🤖 AI Summary
This work addresses the limited fine-grained understanding of scientific charts by multimodal large language models (MLLMs). To tackle this, we propose a dual-path learning paradigm that jointly models spatial structure and textual semantics: (1) visual layout modeling via chart element localization, and (2) semantic-geometric co-modeling through a novel “chart → executable code” generation task. Based on this framework, we introduce CS-Bench—the first benchmark dedicated to chart spatial understanding—and design an LLM-driven pipeline for code generation and synthetic data augmentation. Extensive experiments demonstrate that our approach significantly outperforms existing state-of-the-art methods across multiple chart understanding benchmarks, while exhibiting strong generalization across model scales. The proposed paradigm advances scientific document parsing by enabling more precise, executable, and spatially grounded multimodal reasoning.
📝 Abstract
Chart understanding is crucial for deploying multimodal large language models (MLLMs) in real-world scenarios such as analyzing scientific papers and technical reports. Unlike natural images, charts pair a structured visual layout (spatial property) with an underlying data representation (textual property) -- grasping both is essential for precise, fine-grained chart reasoning. Motivated by this observation, we propose START, the Spatial and Textual learning for chART understanding.

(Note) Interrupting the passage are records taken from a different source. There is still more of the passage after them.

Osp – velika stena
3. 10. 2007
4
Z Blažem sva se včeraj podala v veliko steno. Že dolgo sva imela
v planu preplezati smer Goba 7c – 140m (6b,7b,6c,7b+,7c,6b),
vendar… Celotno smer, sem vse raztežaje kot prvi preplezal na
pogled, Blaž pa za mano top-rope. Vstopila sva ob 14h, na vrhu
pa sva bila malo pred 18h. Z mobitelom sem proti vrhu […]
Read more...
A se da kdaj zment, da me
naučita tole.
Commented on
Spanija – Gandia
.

Specifically, we introduce (i) chart-element grounding and (ii) chart-to-code generation to strengthen an MLLM's understanding of both chart visual layout and data details. To facilitate spatial and textual learning, we propose the START-Dataset generated with a novel data-generation pipeline that first leverages an MLLM to translate real chart images into executable chart code, recovering the underlying data representation while preserving the visual distribution of real-world charts. We then evolve the code with a Large Language Model (LLM) to ascertain the positions of chart elements that capture the chart's visual structure, addressing challenges that existing methods cannot handle. To evaluate a model's ability to understand chart spatial structures, we propose the Chart Spatial understanding Benchmark (CS-Bench), filling a critical gap in comprehensive chart understanding evaluation. Leveraging spatial and textual learning, START delivers consistent gains across model sizes and benchmarks over the base models and surpasses prior state-of-the-art by a clear margin. Code, data and models will be publicly available.